Colombian History

Before the arrival of the Spanish, Colombia was sparsely inhabited by indigenous peoples. High in the Andes, the Muisca were master goldsmiths, who may have sparked the myth of El Dorado with their tradition of anointing a new chief by rolling him in gold dust. The legend of El Dorado was an irresistible attraction for a host of European adventurers in search of gilded cities.

The Spanish settled in the region as early as 1510, but it wasn't until conquistador Rodrigo de Bastidas founded the port town of Santa Marta in 1525 that a permanent settlement was established in what is now known as Colombia. He banned the exploitation of the indigenous peoples, but those who followed him had other plans. Explorers like Gonzalo Jiménez de Quesada plundered and pillaged their way inland. After quickly dispatching the local Muisca tribes, he established a Spanish settlement in what is now Bogotá.

Despite their near decimation at the hands of brutal Europeans, Colombia's native peoples have left a lasting mark on the country. The extraordinary carved stones in the southwestern settlement of San Agustín speak of empires once rich in gold, emeralds, and the technological skills necessary to erect statues honoring long-forgotten gods. In the Andes and on the coastal plains you'll find modern descendants of these lost tribes living a life unchanged since Christopher Columbus presumptuously claimed Colombia in the name of King Ferdinand of Spain.

Colombians express with some pride that they live in the oldest democracy in Latin America. Colombia has enjoyed a constitutionally elected government for nearly all of its history. This has not, however, brought stability to the country, with two civil wars in the first half of the 20th century and guerrilla activity that has echoed in the countryside since the 1960s.

Since the explosion in the '80s of the international drug trade, Colombia has struggled with the repercussions of this vast and complex issue. It is one of the few countries where it's possible to grow coca, a leaf sacred to many indigenous tribes. Unfortunately it's also used to manufacture cocaine. In the relatively uncontrolled infancy of the cocaine trade, the Colombian cartels grew to become enormously powerful, most notably the Medellín Cartel–-run by the infamous Pablo Escobar–-and the competing Cali Cartel. At the height of the drug-related conflict, the country was devastated by violence on every level including the assassination of three presidential candidates.

With the downfall of Escobar in 1993 and the Cali Cartel two years later, the industry fragmented, with smaller groups choosing a much lower profile to avoid attention. Unfortunately, drug-related violence continues in the poorest peripheries of Colombia’s major cities even today and will see no end until international demand dries up.
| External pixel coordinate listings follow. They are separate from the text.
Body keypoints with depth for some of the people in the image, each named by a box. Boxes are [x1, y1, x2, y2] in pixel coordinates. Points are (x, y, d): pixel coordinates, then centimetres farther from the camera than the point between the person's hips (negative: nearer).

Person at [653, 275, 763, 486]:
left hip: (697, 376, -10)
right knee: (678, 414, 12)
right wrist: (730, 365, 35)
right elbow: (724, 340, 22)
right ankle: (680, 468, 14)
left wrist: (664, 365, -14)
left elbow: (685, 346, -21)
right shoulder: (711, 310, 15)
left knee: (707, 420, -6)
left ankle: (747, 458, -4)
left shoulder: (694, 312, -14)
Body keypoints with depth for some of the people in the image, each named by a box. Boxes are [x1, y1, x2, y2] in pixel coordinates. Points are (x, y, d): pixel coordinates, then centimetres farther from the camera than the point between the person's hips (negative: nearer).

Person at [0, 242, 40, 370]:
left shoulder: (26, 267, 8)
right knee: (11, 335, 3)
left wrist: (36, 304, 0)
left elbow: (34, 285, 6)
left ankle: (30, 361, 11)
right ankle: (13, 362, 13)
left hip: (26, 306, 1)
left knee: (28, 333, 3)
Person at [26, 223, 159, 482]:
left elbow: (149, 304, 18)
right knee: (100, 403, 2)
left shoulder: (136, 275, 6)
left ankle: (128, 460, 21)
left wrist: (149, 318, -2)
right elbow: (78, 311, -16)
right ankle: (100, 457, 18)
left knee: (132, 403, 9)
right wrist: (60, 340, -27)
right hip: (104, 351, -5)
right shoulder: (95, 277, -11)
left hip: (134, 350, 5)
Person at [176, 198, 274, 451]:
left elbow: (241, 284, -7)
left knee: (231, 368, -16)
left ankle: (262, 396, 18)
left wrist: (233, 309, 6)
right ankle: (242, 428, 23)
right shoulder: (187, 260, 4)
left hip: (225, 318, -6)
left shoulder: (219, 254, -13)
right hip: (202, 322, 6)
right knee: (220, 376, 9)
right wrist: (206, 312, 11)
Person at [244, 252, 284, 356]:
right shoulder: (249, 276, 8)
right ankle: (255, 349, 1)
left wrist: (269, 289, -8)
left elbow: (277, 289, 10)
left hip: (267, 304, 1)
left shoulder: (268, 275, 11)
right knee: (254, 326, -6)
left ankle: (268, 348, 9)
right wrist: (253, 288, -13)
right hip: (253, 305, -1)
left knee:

In 2002 then-president Alvaro Uribe waged a military campaign aimed at wiping out the guerrillas that at some points spilled over into neighboring Venezuela and Ecuador, bringing the nations close to war. This policy continued in 2010 with his successor, Juan Manuel Santos, but after de-escalation by both sides, peace talks began in Havana in 2012 with the largest guerrilla group, the FARC.

A landmark agreement was reached with the FARC in June 2016 which, along with similar agreements with three other smaller rebel groups, brought the end of the conflict within reach. Over the last decade Colombia has benefited greatly from a fragile peace, as the remaining conflict largely moved away from the larger urban centers. The steady growth of tourism and the local economy has done much to alleviate the conditions that led to crime and conflict and, although inequality remains stark in rural regions, the country has much cause for optimism.